Department of Neurology, Laboratory for Neurotherapeutics, Comprehensive Epilepsy Center, Biomedical Research Institute, Seoul National University Hospital, Seoul, South Korea; Program in Neuroscience, Seoul National University College of Medicine, Seoul, South Korea.
J Neuroimmunol. 2013 Dec 15;265(1-2):75-81. doi: 10.1016/j.jneuroim.2013.10.005. Epub 2013 Oct 17.

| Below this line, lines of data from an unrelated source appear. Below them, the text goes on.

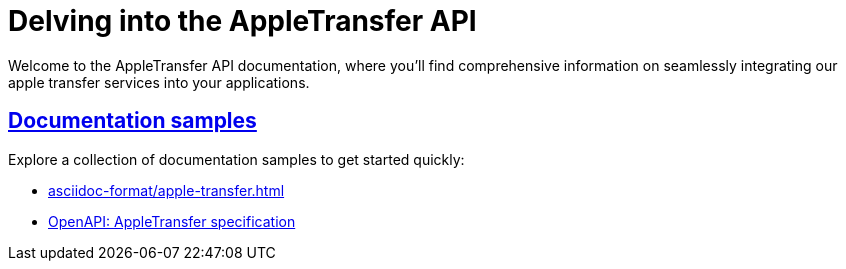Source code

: = Delving into the AppleTransfer API
:sectlinks:

Welcome to the AppleTransfer API documentation, where you'll find comprehensive information on seamlessly integrating our apple transfer services into your applications.

== Documentation samples

Explore a collection of documentation samples to get started quickly:

* xref:asciidoc-format/apple-transfer.adoc[]
* xref:openapi/apple-transfer.adoc[OpenAPI: AppleTransfer specification]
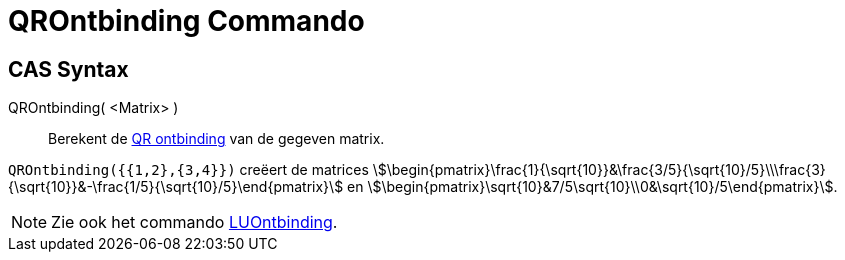 = QROntbinding Commando
:page-en: commands/QRDecomposition
ifdef::env-github[:imagesdir: /nl/modules/ROOT/assets/images]

== CAS Syntax

QROntbinding( <Matrix> )::
  Berekent de https://en.wikipedia.org/wiki/QR_decomposition[QR ontbinding] van de gegeven matrix.

[EXAMPLE]
====

`++QROntbinding({{1,2},{3,4}})++` creëert de matrices
stem:[\begin{pmatrix}\frac{1}{\sqrt{10}}&\frac{3/5}{\sqrt{10}/5}\\\frac{3}{\sqrt{10}}&-\frac{1/5}{\sqrt{10}/5}\end{pmatrix}] en
stem:[\begin{pmatrix}\sqrt{10}&7/5\sqrt{10}\\0&\sqrt{10}/5\end{pmatrix}].

====

[NOTE]
====

Zie ook het commando xref:/commands/LUOntbinding.adoc[LUOntbinding].

====
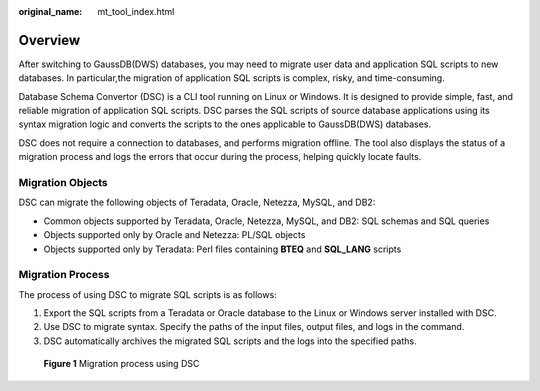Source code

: :original_name: mt_tool_index.html

.. _mt_tool_index:

Overview
========

After switching to GaussDB(DWS) databases, you may need to migrate user data and application SQL scripts to new databases. In particular,the migration of application SQL scripts is complex, risky, and time-consuming.

Database Schema Convertor (DSC) is a CLI tool running on Linux or Windows. It is designed to provide simple, fast, and reliable migration of application SQL scripts. DSC parses the SQL scripts of source database applications using its syntax migration logic and converts the scripts to the ones applicable to GaussDB(DWS) databases.

DSC does not require a connection to databases, and performs migration offline. The tool also displays the status of a migration process and logs the errors that occur during the process, helping quickly locate faults.

Migration Objects
-----------------

DSC can migrate the following objects of Teradata, Oracle, Netezza, MySQL, and DB2:

-  Common objects supported by Teradata, Oracle, Netezza, MySQL, and DB2: SQL schemas and SQL queries
-  Objects supported only by Oracle and Netezza: PL/SQL objects
-  Objects supported only by Teradata: Perl files containing **BTEQ** and **SQL_LANG** scripts

Migration Process
-----------------

The process of using DSC to migrate SQL scripts is as follows:

#. Export the SQL scripts from a Teradata or Oracle database to the Linux or Windows server installed with DSC.
#. Use DSC to migrate syntax. Specify the paths of the input files, output files, and logs in the command.
#. DSC automatically archives the migrated SQL scripts and the logs into the specified paths.


.. figure:: /_static/images/en-us_image_0000001234042287.png
   :alt: **Figure 1** Migration process using DSC

   **Figure 1** Migration process using DSC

Leucine-rich glioma inactivated 1 (LGI1) was recently identified as a target protein in autoimmune synaptic encephalitis, a rare condition associated with autoantibodies against structures in the neuronal synapse. Studies dealing with LGI1 are small in number and the various outcomes of different therapeutic regimens are not well studied. Here, we analyzed clinical characteristics of 14 patients with LGI1 antibodies, and outcomes according to therapeutic strategies. Most patients exhibited abnormal brain positron emission tomography and that patients treated with steroids alone were more likely to relapse and had less favorable outcomes than those treated with steroids and intravenous immunoglobulins.
富含亮氨酸胶质瘤失活 1 蛋白(LGI1)最近被确定为自身免疫性突触脑炎的一种靶蛋白,这种罕见的疾病与神经元突触结构的自身抗体有关。涉及 LGI1 的研究数量较少,不同治疗方案的各种结果也没有得到很好的研究。在这里,我们分析了 14 例 LGI1 抗体患者的临床特征,以及根据治疗策略的结果。大多数患者表现出异常的脑正电子发射断层扫描,单独使用类固醇治疗的患者比使用类固醇和静脉注射免疫球蛋白治疗的患者更有可能复发,并且结果更差。